◆ Supplied entries:
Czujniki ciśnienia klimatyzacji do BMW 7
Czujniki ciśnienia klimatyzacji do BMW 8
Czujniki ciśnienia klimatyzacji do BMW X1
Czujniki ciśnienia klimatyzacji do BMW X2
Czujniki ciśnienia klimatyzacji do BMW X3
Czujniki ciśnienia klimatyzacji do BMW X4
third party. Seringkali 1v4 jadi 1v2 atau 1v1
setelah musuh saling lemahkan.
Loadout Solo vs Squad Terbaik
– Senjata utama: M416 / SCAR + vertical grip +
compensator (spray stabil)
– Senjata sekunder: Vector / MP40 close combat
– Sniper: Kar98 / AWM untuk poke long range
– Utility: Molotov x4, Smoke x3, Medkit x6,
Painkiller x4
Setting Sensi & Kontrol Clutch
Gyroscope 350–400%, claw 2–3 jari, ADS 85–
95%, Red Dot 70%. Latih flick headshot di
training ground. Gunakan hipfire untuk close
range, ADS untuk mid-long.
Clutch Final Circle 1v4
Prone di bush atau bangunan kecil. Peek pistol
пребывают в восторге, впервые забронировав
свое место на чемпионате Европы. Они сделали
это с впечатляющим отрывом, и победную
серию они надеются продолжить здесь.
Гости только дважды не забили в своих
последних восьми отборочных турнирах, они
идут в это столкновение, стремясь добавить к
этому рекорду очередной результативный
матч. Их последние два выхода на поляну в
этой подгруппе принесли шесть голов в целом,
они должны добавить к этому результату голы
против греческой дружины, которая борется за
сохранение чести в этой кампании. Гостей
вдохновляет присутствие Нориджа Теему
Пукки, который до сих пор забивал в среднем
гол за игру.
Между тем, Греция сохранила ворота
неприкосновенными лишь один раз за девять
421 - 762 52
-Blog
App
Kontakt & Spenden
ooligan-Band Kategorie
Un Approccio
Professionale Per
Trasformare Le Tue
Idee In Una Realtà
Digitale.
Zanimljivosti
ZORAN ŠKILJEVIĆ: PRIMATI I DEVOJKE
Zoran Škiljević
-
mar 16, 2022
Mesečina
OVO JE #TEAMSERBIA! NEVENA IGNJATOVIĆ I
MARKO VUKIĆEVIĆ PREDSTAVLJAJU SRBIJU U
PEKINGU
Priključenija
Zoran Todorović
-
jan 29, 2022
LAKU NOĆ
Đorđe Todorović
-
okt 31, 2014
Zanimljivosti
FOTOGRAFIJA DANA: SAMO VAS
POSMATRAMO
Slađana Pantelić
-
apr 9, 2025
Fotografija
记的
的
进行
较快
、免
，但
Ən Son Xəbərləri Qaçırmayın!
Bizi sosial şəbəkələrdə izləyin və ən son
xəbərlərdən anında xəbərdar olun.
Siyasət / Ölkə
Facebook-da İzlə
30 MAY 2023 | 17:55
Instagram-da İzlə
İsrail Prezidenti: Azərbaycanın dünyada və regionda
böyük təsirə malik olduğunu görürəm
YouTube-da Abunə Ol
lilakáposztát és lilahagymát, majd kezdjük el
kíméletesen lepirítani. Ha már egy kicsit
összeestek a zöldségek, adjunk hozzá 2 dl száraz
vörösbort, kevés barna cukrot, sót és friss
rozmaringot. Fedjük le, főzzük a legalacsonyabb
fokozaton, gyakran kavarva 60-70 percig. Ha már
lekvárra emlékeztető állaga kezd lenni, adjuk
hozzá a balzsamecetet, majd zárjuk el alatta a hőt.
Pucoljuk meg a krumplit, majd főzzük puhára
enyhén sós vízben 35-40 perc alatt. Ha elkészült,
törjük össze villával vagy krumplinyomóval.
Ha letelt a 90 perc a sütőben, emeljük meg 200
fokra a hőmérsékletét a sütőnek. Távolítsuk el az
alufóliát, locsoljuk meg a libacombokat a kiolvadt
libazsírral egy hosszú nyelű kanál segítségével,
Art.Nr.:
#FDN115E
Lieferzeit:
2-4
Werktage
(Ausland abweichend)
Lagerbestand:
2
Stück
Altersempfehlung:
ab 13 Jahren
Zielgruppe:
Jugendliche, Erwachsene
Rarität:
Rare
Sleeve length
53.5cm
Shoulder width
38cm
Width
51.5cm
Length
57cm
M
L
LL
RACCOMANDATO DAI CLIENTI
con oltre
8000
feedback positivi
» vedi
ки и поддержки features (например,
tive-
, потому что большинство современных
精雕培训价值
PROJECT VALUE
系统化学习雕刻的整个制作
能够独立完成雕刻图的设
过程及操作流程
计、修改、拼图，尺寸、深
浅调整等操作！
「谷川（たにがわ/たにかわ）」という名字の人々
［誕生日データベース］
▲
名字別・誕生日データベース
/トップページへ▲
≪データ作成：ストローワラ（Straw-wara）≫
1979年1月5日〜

◆ What to do: What lines above contain the string "főzzük"? Copy all of them.

◆ Response area:
rozmaringot. Fedjük le, főzzük a legalacsonyabb
Pucoljuk meg a krumplit, majd főzzük puhára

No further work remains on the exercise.